Will the Real Coeliac Disease Please Stand Up? Coeliac Disease Prevalence in the German LIFE Child Study
- PMID: 29901554
- DOI: 10.1097/MPG.0000000000002052
Will the Real Coeliac Disease Please Stand Up? Coeliac Disease Prevalence in the German LIFE Child Study
Abstract
Objectives: Assessing the seroprevalence and the prevalence of definite coeliac disease (CD) in the German LIFE Child Health study cohort including immunoglobulin A (IgA) antibodies against tissue transglutaminase (IgA-TTG) in addition to IgG antibodies against deamidated gliadin peptides (IgG-DGP) and human leukocyte antigen (HLA)-DQ2/8 genotyping.
Methods: Samples from children and adolescents were first screened for IgA-TTG and IgG-DGP. If IgA-TTG was above 0.5 times the upper limit of normal and/or IgG-DGP was positive, IgA antibodies against endomysium (IgA-EmA) were measured, and HLA was genotyped. In patients with only IgG-DGP positivity, total IgA was assayed. Subjects with suspicious results were followed up serologically and, in case of repeatedly positive antibody results, invited for a personal interview. Further diagnostic data were obtained independent from our study.

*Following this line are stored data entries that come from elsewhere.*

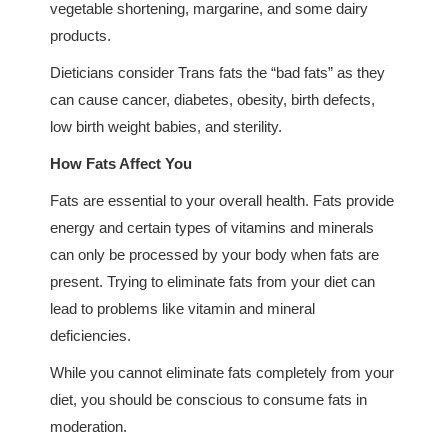
vegetable shortening, margarine, and some dairy
products.
Dieticians consider Trans fats the “bad fats” as they
can cause cancer, diabetes, obesity, birth defects,
low birth weight babies, and sterility.
How Fats Affect You
Fats are essential to your overall health. Fats provide
energy and certain types of vitamins and minerals
can only be processed by your body when fats are
present. Trying to eliminate fats from your diet can
lead to problems like vitamin and mineral
deficiencies.
While you cannot eliminate fats completely from your
diet, you should be conscious to consume fats in
moderation.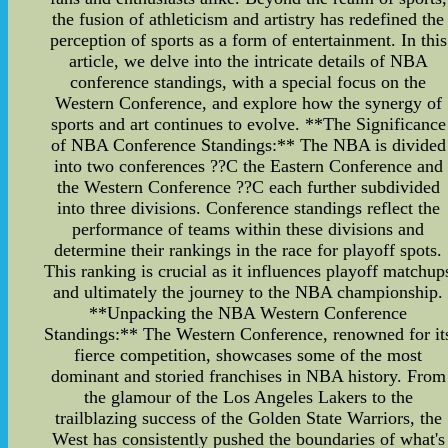
the fusion of athleticism and artistry has redefined the
perception of sports as a form of entertainment. In this
article, we delve into the intricate details of NBA
conference standings, with a special focus on the
Western Conference, and explore how the synergy of
sports and art continues to evolve. **The Significance
of NBA Conference Standings:** The NBA is divided
into two conferences ??C the Eastern Conference and
the Western Conference ??C each further subdivided
into three divisions. Conference standings reflect the
performance of teams within these divisions and
determine their rankings in the race for playoff spots.
This ranking is crucial as it influences playoff matchup
and ultimately the journey to the NBA championship.
**Unpacking the NBA Western Conference
Standings:** The Western Conference, renowned for it
fierce competition, showcases some of the most
dominant and storied franchises in NBA history. From
the glamour of the Los Angeles Lakers to the
trailblazing success of the Golden State Warriors, the
West has consistently pushed the boundaries of what's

Results: We screened 2363 children's blood samples collected from 2011 to 2015. The seroprevalence, that is, IgA-TTG and/or IgA-EmA positivity or IgG-DGP positivity with IgA <0.05 g/L, was 1.57% (95% confidence interval [CI95%] 1.14-2.15). The prevalence of suspected CD, that is, seroprevalence and compatible HLA genotype with hitherto unknown mucosal damage, was 1.35% (CI95% 0.96-1.91). Definite CD, that is, seropositivity accompanied by positive intestinal biopsy or IgA-TTG ≥ 10 × upper limit of normal, was found in 0.42% (CI95% 0.22-0.80). Seven children claimed to have CD. The HLA haplotype, however, matched in only 4 of them resulting in an overall CD prevalence of at least 0.59% (CI95% 0.34-1.02). Thirteen unclear cases remained; therefore, the prevalence may even be higher.
Conclusions: The prevalence of definite CD in a population-representative German cohort is higher than previously described. HLA-DQ typing is helpful to identify false-positive IgA-TTG patients negative for IgA-EmA and/or IgG-DGP under screening conditions and unmasks possible misdiagnoses of CD.